- [Instructor] What we're
going to do in this video is calculate a typical measure of how well the actual data points agree with a model, in
this case, a linear model and there's several names for it. We could consider this to
be the standard deviation of the residuals and that's essentially what
we're going to calculate. You could also call it
the root-mean-square error and you'll see why it's called this because this really describes
how we calculate it. So, what we're going to do is look at the residuals
for each of these points and then we're going to find
the standard deviation of them. So, just as a bit of review, the ith residual is going to
be equal to the ith Y value for a given X minus the predicted Y value for a given X. Now, when I say Y hat right over here, this just says what would
the linear regression predict for a given X? And this is the actual Y for a given X. So, for example, and we've
done this in other videos, this is all review, the residual here when X is equal to one, we have Y is equal to one but what was predicted by the model is 2.5 times one minus two which is .5. So, one minus .5, so this residual here, this residual is equal to one minus 0.5 which is equal to 0.5 and it's a positive 0.5 and if the actual point is above the model you're going to have a positive residual. Now, the residual over here you also have the actual point
being higher than the model, so this is also going to
be a positive residual and once again, when X is equal to three, the actual Y is six, the predicted Y is 2.5 times three, which is 7.5 minus two which is 5.5. So, you have six minus 5.5, so here I'll write residual
is equal to six minus 5.5 which is equal to 0.5. So, once again you have
a positive residual.
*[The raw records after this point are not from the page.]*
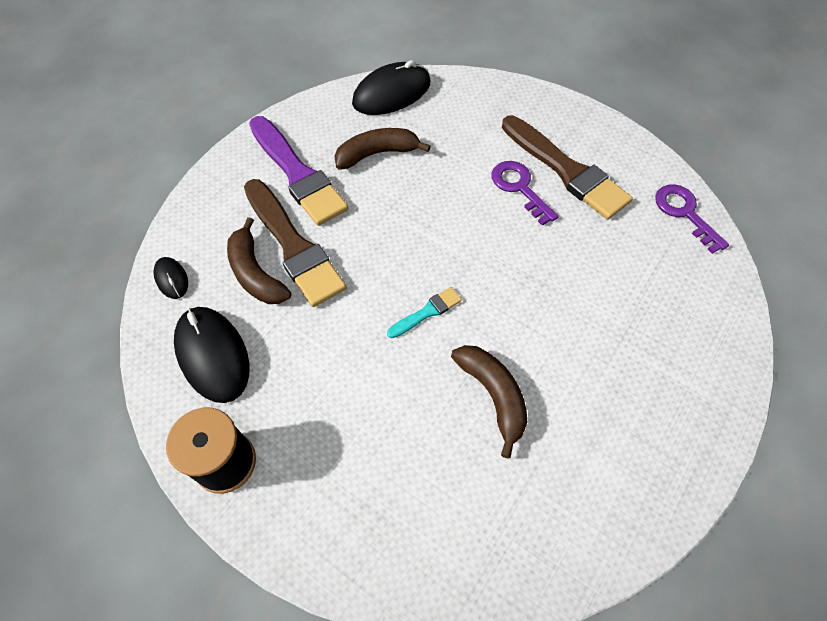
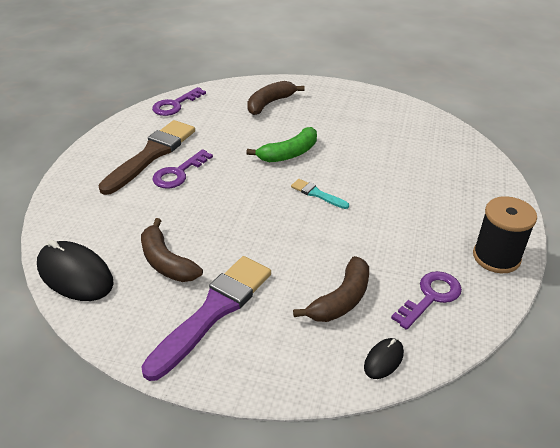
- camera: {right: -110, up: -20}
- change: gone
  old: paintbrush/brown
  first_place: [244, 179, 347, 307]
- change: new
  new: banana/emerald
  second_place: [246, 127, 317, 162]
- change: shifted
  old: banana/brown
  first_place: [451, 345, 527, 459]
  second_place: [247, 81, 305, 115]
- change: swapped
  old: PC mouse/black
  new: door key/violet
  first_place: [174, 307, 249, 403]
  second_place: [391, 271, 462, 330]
Now, for this point that
sits right on the model, the actual is the predicted, when X is two, the actual is three and what was predicted
by the model is three, so the residual here is
equal to the actual is three and the predicted is three, so it's equal to zero and then last but not least, you have this data point where the residual is
going to be the actual, when X is equal to two is two, minus the predicted. Well, when X is equal to two, you have 2.5 times two, which is equal to five
minus two is equal to three. So, two minus three is
equal to negative one. And so, when your actual is
below your regression line, you're going to have a negative residual, so this is going to be
negative one right over there. Now we can calculate
the standard deviation of the residuals. We're going to take this first residual which is 0.5, and we're going to square it, we're going to add it
to the second residual right over here, I'll use
this blue or this teal color, that's zero, gonna square that. Then we have this third
residual which is negative one, so plus negative one squared and then finally, we
have that fourth residual which is 0.5 squared, 0.5 squared, so once again, we took
each of the residuals, which you could view as the distance between the points and what
the model would predict, we are squaring them, when you take a typical
standard deviation, you're taking the distance
between a point and the mean. Here we're taking the
distance between a point and what the model would have predicted but we're squaring each of those residuals and adding them all up together, and just like we do with the
sample standard deviation, we are now going to divide by one less than the number of residuals
we just squared and added, so we have four residuals, we're going to divide by four minus one which is equal to of course three. You could view this part as
a mean of the squared errors and now we're gonna take
the square root of it. So, let's see, this is going
to be equal to square root of this is 0.25, 0.25, this is just zero, this is going to be positive one, and then this 0.5 squared is going to be 0.25, 0.25, all of that over three. Now, this numerator is going to be 1.5 over three, so this is
going to be equal to, 1.5 is exactly half of three, so we could say this is equal to the square root of one half, this one over the square root of two, one divided by the square root of two which gets us to, so if we round to the nearest thousandths, it's roughly 0.707. So, approximately 0.707. And if you wanted to visualize that, one standard deviation of
the residuals below the line would look like this, and one standard deviation above the line for any given X value would
go one standard deviation of the residuals above it, it would look something like that. And this is obviously just
a hand-drawn approximation but you do see that this does
seem to be roughly indicative of the typical residual. Now, it's worth noting, sometimes people will say
it's the average residual and it depends how you
think about the word average because we are squaring the residuals, so outliers, things that are
really far from the line, when you square it are going to have disproportionate impact here. If you didn't want to have that behavior we could have done
something like find the mean of the absolute residuals, that actually in some ways
would have been the simple one but this is a standard way of
people trying to figure out how much a model disagrees
with the actual data, and so you can imagine
the lower this number is the better the fit of the model.